Just south of Goose Island here in Chicago sits a church recently voted the most beautiful in America by 16,000 online supporters. Named for the Polish Saint John Cantius (spelled in Eastern Europe as Jan Kanty), it is home to the Canons Regular of Saint John Cantius, an Augustinian community of religious men devoted to sacred art and music.
Their patron Cantius was a philosopher and scientist who lived from 1390 to 1473. He was particularly interested in physics and the observable universe, and studied the motion of objects with great exactitude. He built upon the work of another priest-professor, Jean Buridan (1295-1363), and asserted there was a process of “impetus” when objects were in motion.
Contradicting the widely held assumptions of the day, Cantius and Buridan read the Greek Aristotle (and perhaps the Muslim Avicenna) and came to argue against the former that the impetus, or momentum, of an object did not dissipate suddenly, but instead as a result of air resistance and forces (today recognized as gravitational pull) which opposed it. Thus invisible influences in reality were slowing a projectile in motion, not externally propelling it. Cantius and Buridan in many ways anticipated what would be more clearly articulated later in Newton’s laws regarding inertia.

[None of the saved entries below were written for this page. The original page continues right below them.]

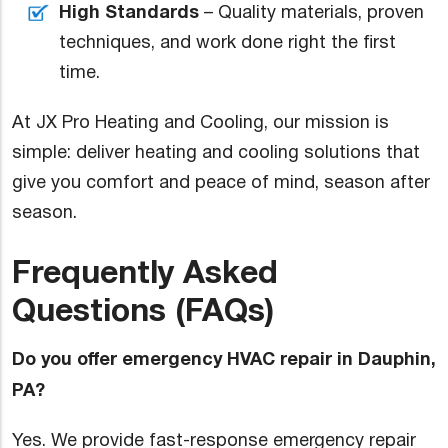
High Standards
– Quality materials, proven
techniques, and work done right the first
time.
At JX Pro Heating and Cooling, our mission is
simple: deliver heating and cooling solutions that
give you comfort and peace of mind, season after
season.
Frequently Asked
Questions (FAQs)
Do you offer emergency HVAC repair in Dauphin,
PA?
Yes. We provide fast-response emergency repair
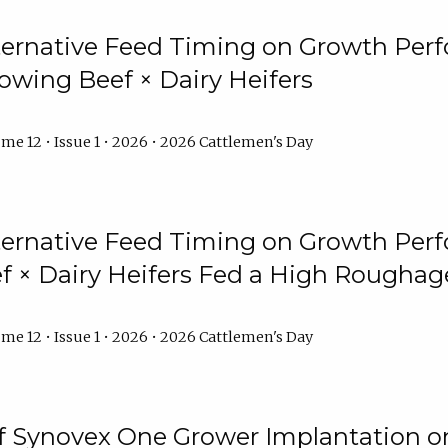
lternative Feed Timing on Growth Pe
owing Beef × Dairy Heifers
me 12 • Issue 1 • 2026 • 2026 Cattlemen's Day
lternative Feed Timing on Growth Pe
 × Dairy Heifers Fed a High Roughag
me 12 • Issue 1 • 2026 • 2026 Cattlemen's Day
of Synovex One Grower Implantation 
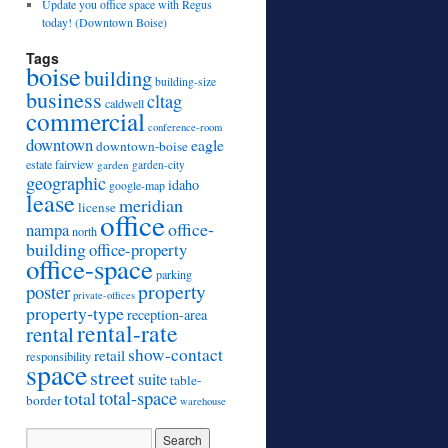
Update you office space with Regus
today! (Downtown Boise)
Tags
boise
building
building-size
business
cltag
caldwell
commercial
conference-room
downtown
eagle
downtown-boise
estate
fairview
garden
garden-city
geographic
idaho
google-map
lease
meridian
license
office
office-
nampa
north
building
office-property
office-space
parking
property
poster
private-offices
property-type
reception-area
rental-rate
rental
show-contact
retail
responsibility
space
street
suite
table-
total
total-space
border
warehouse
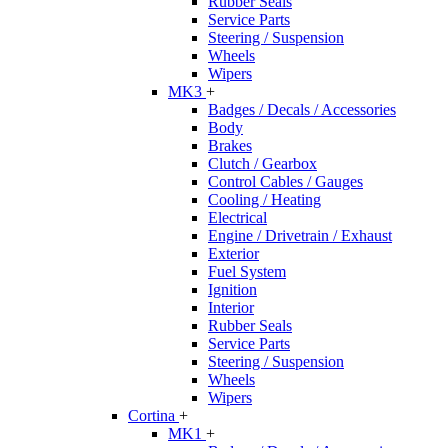
Rubber Seals
Service Parts
Steering / Suspension
Wheels
Wipers
MK3
+
Badges / Decals / Accessories
Body
Brakes
Clutch / Gearbox
Control Cables / Gauges
Cooling / Heating
Electrical
Engine / Drivetrain / Exhaust
Exterior
Fuel System
Ignition
Interior
Rubber Seals
Service Parts
Steering / Suspension
Wheels
Wipers
Cortina
+
MK1
+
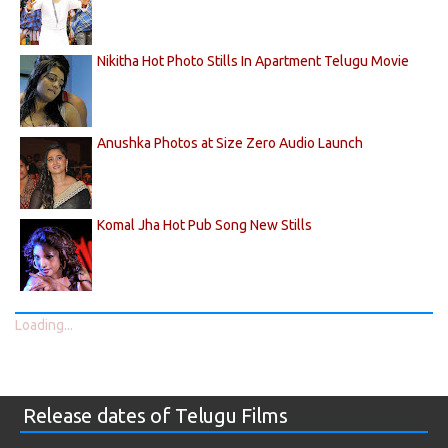
Nikitha Hot Photo Stills In Apartment Telugu Movie
Anushka Photos at Size Zero Audio Launch
Komal Jha Hot Pub Song New Stills
Loading...
Release dates of Telugu Films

When applied to celestial bodies, their theories of natural processes were among the first cracks in the static geocentric models of the universe. It would take another Pole, Nicolaus Copernicus, ultimately to effect the revolution in thinking about humanity’s vision of its own centrality in the universe. The “impetus” thinking then contained some of the seminal insights that would be cultivated to fuller flourishing by Galileo, and eventually Einstein.
Born in the Diocese of Krakow, Cantius lived in relatively close proximity to the eventual birthplace of Saint John Paul II. In addition to his scientific contributions, Cantius was a tireless advocate for the poor and destitute. Committed to asceticism, he often gave money, food or clothing out of his personal possession to those in need. He counseled others on medical and physiological matters, and he abstained from meat for much of his adult life.
He died on Christmas Eve in 1473 at the age of 83.
He was canonized by Pope Clement XIII in 1767, and his tomb is still a site of pilgrimage in Europe, where many claim miracles are worked. He’s a popular saint not only in Poland, but everywhere that natives of that country live in diaspora. Thus, it is unsurprising that he remains so widely venerated in Illinois, where roughly one in 10 of the current inhabitants are of Polish and Eastern European descent.
Michael M. Canaris, Ph.D., a native of Collingswood, teaches at Loyola University, Chicago.